Exercise prompt: This task calls for copying every line in the data below that contains the word "wrist".

Material provided Block Start

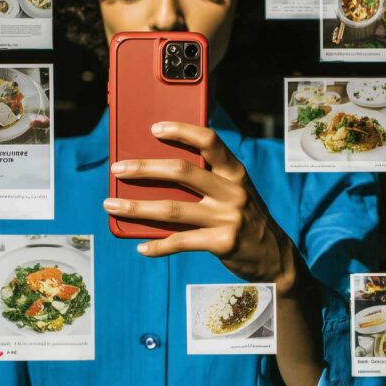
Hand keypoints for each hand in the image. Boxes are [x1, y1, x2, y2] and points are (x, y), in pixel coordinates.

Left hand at [103, 121, 297, 287]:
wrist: (275, 257)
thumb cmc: (245, 218)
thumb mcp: (234, 193)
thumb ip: (207, 182)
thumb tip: (155, 176)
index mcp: (235, 173)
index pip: (208, 141)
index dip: (181, 131)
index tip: (154, 128)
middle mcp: (233, 191)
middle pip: (181, 172)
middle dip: (144, 168)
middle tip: (117, 169)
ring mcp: (229, 218)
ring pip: (173, 208)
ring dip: (137, 207)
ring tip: (111, 206)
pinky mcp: (223, 243)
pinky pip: (181, 242)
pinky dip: (158, 245)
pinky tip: (141, 246)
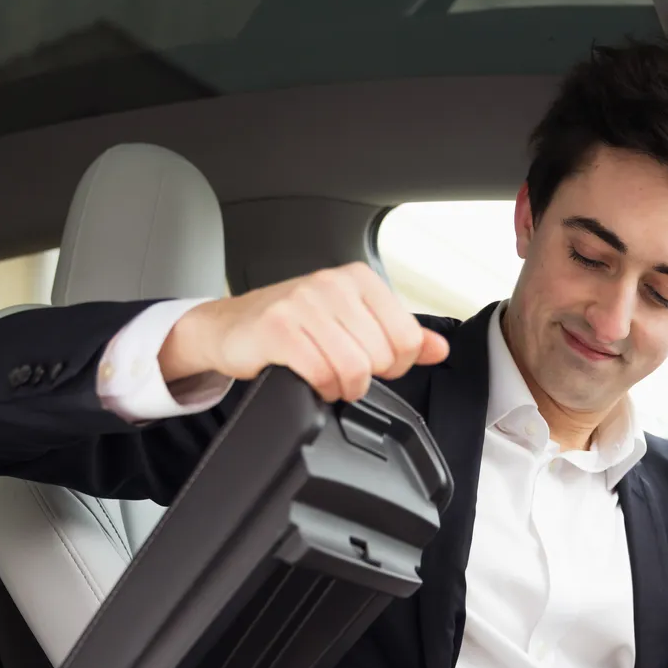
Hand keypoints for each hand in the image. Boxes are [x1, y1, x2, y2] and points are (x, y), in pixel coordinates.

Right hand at [157, 262, 449, 400]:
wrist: (228, 326)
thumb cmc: (290, 324)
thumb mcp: (350, 322)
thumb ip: (398, 334)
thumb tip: (438, 349)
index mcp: (358, 278)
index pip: (407, 336)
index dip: (394, 364)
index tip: (371, 363)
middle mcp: (332, 284)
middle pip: (381, 356)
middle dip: (366, 378)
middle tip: (343, 374)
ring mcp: (303, 303)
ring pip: (354, 368)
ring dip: (343, 388)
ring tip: (329, 381)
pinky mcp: (278, 328)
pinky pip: (321, 373)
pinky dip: (321, 389)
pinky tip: (311, 382)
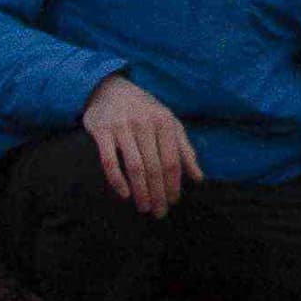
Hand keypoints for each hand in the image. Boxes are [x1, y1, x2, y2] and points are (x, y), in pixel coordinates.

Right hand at [82, 72, 202, 216]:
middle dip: (158, 193)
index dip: (174, 184)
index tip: (173, 202)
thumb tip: (198, 178)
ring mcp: (122, 127)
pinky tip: (124, 194)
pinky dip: (117, 179)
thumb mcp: (169, 123)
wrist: (110, 89)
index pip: (172, 160)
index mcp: (165, 122)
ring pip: (135, 166)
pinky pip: (109, 160)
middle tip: (158, 212)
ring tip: (144, 207)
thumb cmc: (144, 110)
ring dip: (141, 191)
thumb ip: (184, 149)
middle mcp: (145, 123)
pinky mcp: (101, 130)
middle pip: (155, 166)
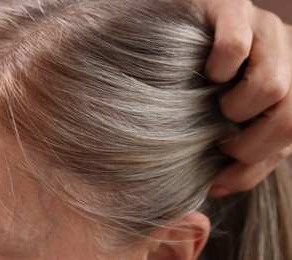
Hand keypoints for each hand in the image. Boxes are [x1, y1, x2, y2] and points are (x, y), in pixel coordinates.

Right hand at [200, 0, 291, 196]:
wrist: (187, 27)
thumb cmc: (207, 83)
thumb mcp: (231, 122)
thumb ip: (239, 156)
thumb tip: (219, 187)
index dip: (258, 160)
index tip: (221, 175)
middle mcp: (290, 54)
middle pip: (291, 114)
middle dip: (251, 144)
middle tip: (222, 143)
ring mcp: (266, 30)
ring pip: (270, 85)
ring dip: (234, 108)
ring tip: (214, 105)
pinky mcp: (234, 10)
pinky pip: (234, 48)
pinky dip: (217, 71)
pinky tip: (208, 74)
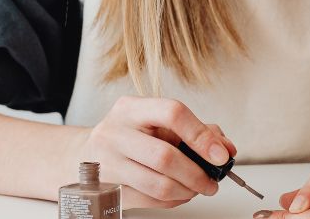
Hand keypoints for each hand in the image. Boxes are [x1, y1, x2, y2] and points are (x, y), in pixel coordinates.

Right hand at [65, 95, 236, 208]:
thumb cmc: (129, 135)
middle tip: (212, 181)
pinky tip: (179, 194)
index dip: (201, 136)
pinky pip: (148, 200)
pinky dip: (172, 201)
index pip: (172, 113)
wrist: (83, 154)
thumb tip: (226, 148)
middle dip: (197, 173)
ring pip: (157, 184)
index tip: (220, 155)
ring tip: (197, 188)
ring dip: (187, 190)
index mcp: (130, 109)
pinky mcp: (105, 190)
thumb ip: (196, 130)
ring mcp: (106, 164)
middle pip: (164, 156)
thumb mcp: (157, 122)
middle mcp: (114, 133)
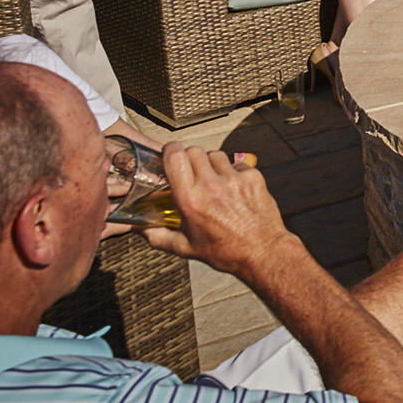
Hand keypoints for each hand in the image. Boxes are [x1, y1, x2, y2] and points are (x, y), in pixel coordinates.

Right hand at [143, 142, 293, 277]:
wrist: (262, 251)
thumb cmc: (225, 251)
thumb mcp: (185, 247)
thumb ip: (158, 236)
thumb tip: (140, 229)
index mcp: (190, 200)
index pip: (175, 157)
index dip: (170, 151)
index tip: (169, 154)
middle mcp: (211, 186)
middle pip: (194, 151)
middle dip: (189, 158)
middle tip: (191, 172)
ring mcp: (234, 179)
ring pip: (215, 154)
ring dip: (210, 164)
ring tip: (213, 181)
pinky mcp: (253, 177)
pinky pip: (236, 163)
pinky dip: (232, 171)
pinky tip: (232, 188)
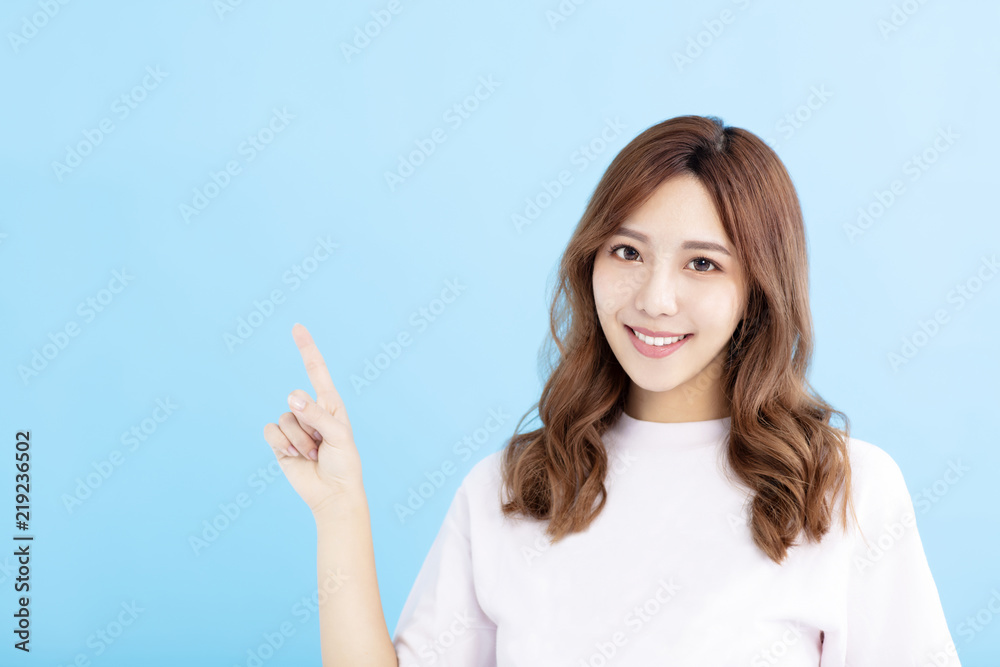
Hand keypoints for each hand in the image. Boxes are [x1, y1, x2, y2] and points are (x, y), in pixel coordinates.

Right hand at [263, 323, 364, 514]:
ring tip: (314, 454)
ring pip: (284, 417)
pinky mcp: (279, 442)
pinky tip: (297, 457)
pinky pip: (271, 431)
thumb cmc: (344, 463)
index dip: (306, 348)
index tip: (297, 327)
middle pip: (296, 399)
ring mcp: (294, 426)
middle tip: (323, 443)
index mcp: (330, 403)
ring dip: (300, 440)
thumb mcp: (338, 435)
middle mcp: (310, 411)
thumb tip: (291, 398)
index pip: (316, 370)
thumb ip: (316, 414)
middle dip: (309, 422)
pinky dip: (283, 444)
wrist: (332, 493)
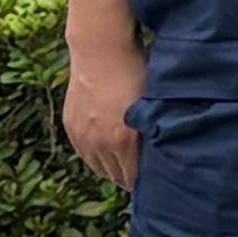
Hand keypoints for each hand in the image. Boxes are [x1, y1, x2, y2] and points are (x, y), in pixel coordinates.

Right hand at [62, 33, 143, 195]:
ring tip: (127, 170)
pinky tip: (108, 157)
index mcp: (124, 140)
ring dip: (112, 171)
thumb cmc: (136, 72)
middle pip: (116, 176)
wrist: (100, 51)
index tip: (157, 185)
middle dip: (130, 179)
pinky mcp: (71, 126)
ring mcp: (83, 135)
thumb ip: (156, 130)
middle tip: (144, 179)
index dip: (146, 183)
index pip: (134, 177)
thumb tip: (167, 151)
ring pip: (98, 168)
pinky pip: (84, 154)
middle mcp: (100, 143)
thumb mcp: (153, 103)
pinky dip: (96, 159)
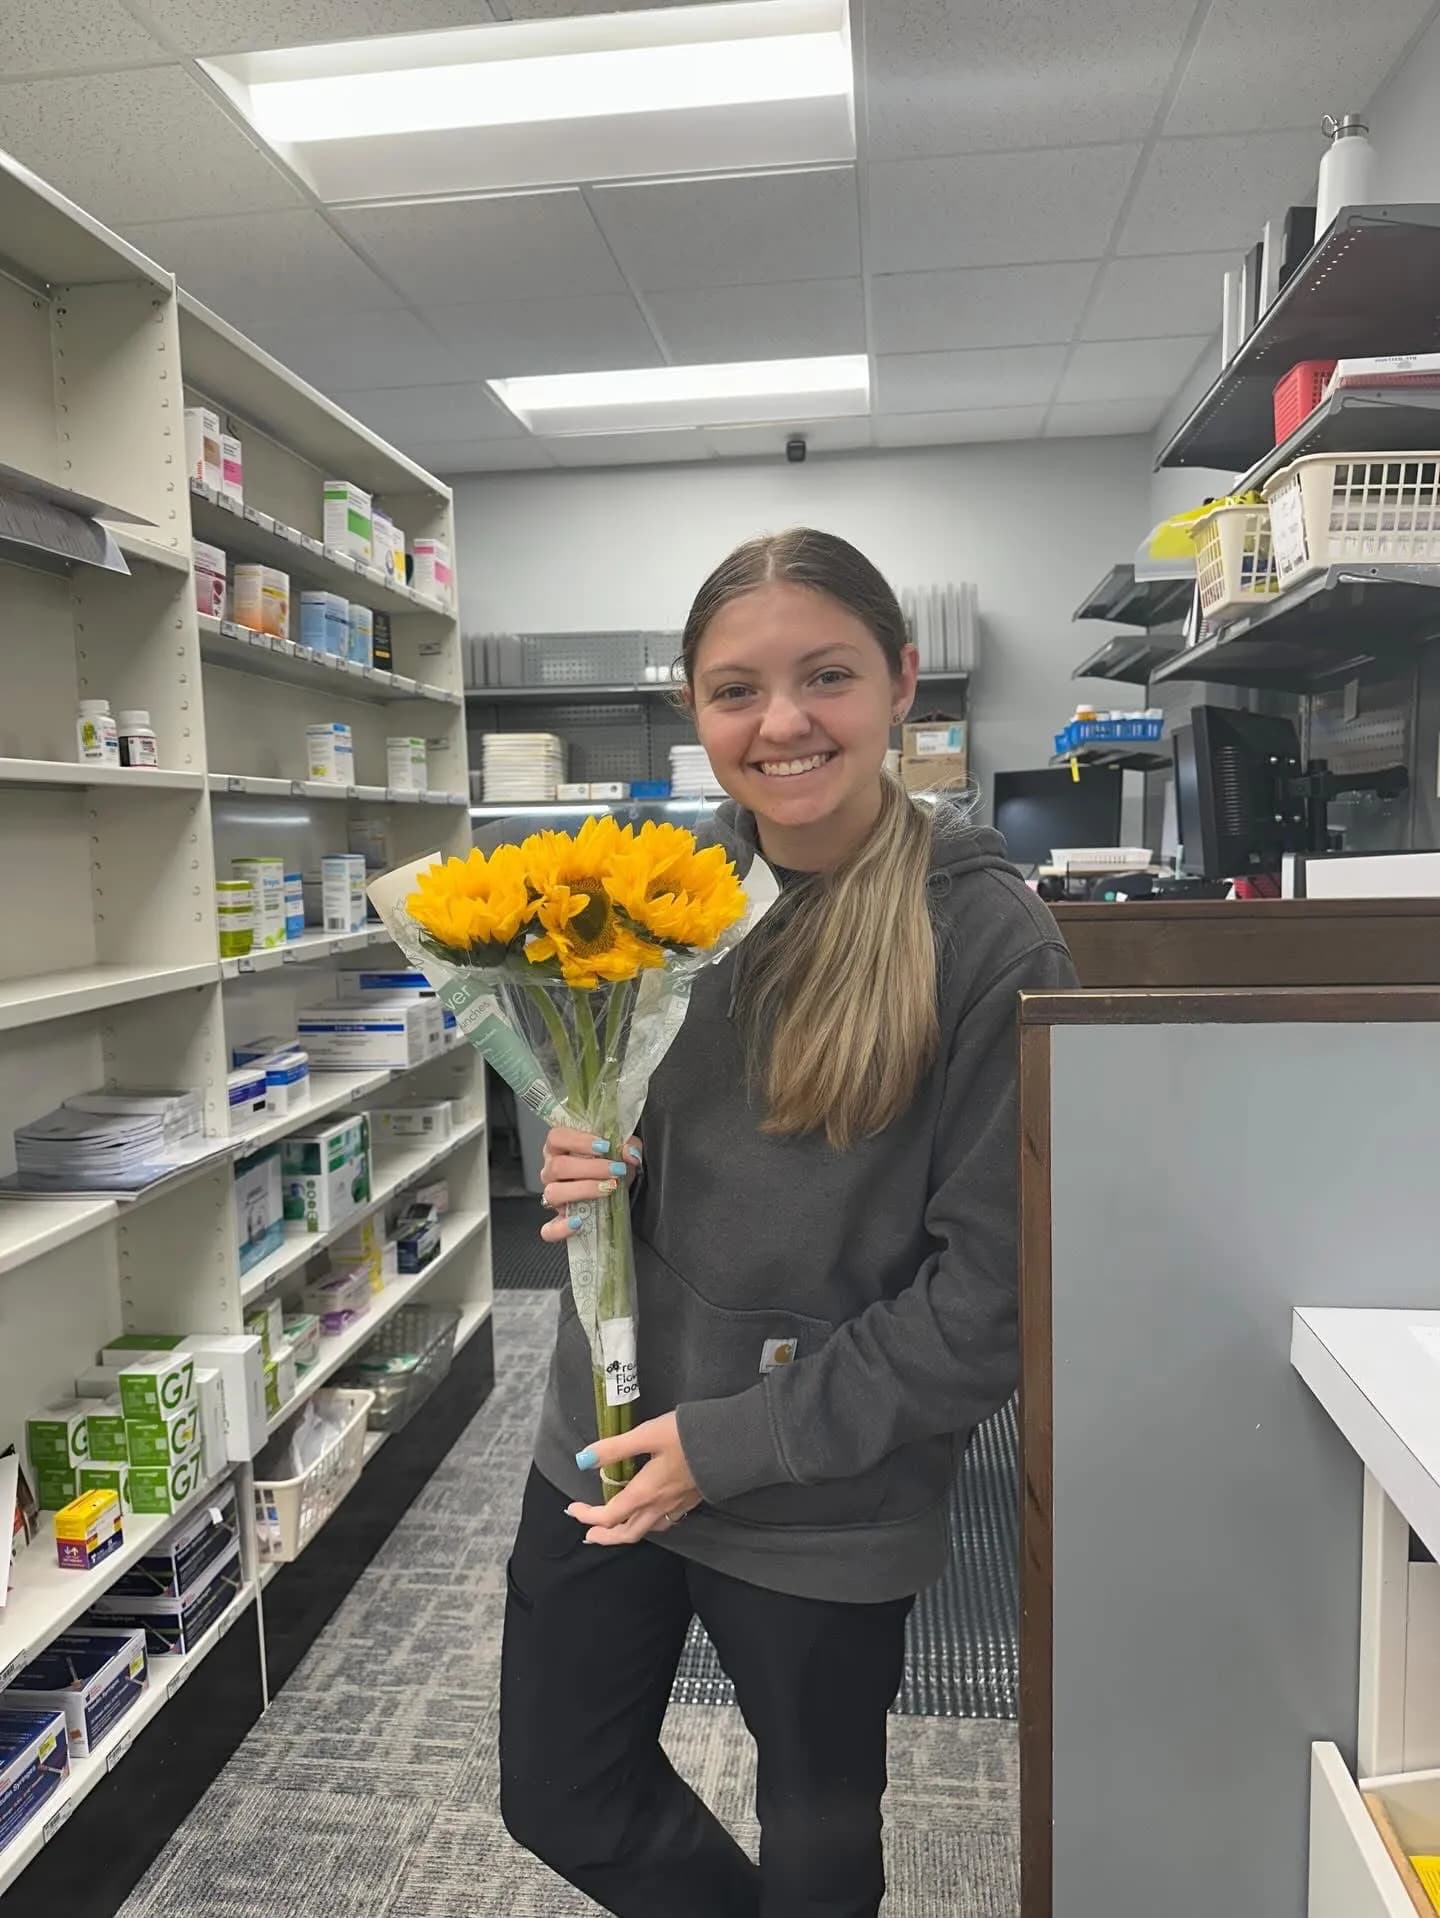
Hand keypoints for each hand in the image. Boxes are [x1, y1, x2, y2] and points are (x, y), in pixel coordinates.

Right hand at [539, 1126, 641, 1243]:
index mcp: (561, 1148)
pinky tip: (579, 1222)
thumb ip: (627, 1146)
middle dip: (590, 1168)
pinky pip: (549, 1229)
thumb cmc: (612, 1166)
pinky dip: (561, 1228)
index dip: (579, 1140)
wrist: (617, 1191)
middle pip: (557, 1166)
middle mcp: (552, 1170)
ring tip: (608, 1189)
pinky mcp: (558, 1221)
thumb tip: (630, 1153)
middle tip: (615, 1170)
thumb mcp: (622, 1151)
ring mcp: (552, 1196)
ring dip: (583, 1190)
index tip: (605, 1146)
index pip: (557, 1137)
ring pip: (553, 1193)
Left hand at [568, 1413, 701, 1544]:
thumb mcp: (647, 1435)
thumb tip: (583, 1460)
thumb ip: (615, 1448)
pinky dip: (648, 1525)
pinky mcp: (690, 1501)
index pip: (609, 1516)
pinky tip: (649, 1514)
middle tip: (589, 1533)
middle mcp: (659, 1506)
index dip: (587, 1516)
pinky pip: (664, 1523)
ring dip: (626, 1533)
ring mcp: (677, 1506)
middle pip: (627, 1533)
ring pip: (647, 1530)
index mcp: (644, 1493)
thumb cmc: (687, 1436)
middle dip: (605, 1536)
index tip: (573, 1509)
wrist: (732, 1443)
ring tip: (615, 1527)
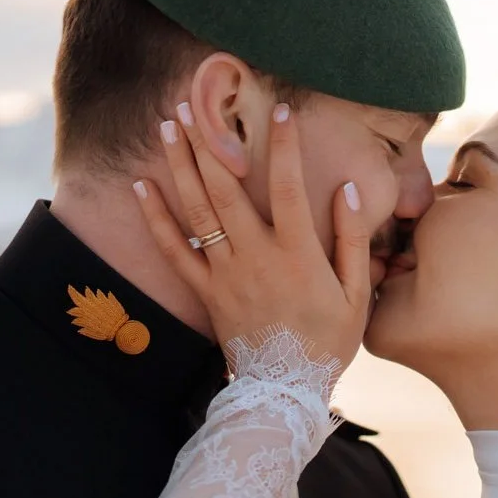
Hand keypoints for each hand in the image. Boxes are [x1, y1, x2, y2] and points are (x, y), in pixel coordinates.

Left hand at [136, 100, 373, 374]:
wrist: (284, 393)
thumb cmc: (327, 344)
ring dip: (180, 166)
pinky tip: (141, 187)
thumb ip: (351, 240)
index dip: (284, 146)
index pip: (289, 187)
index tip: (279, 110)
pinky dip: (155, 219)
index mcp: (297, 254)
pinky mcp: (205, 293)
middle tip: (194, 104)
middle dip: (210, 142)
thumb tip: (349, 190)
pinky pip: (174, 251)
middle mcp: (256, 257)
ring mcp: (225, 274)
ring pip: (197, 211)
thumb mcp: (356, 295)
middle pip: (226, 189)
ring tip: (168, 126)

Material provided Block End

Answer section:
wrist: (275, 257)
wrist: (228, 326)
wrist: (110, 89)
wrist: (187, 27)
wrist: (83, 154)
wrist: (262, 251)
wrist: (332, 493)
wrist: (100, 51)
wrist: (617, 1191)
wrist: (732, 1443)
wrist: (284, 393)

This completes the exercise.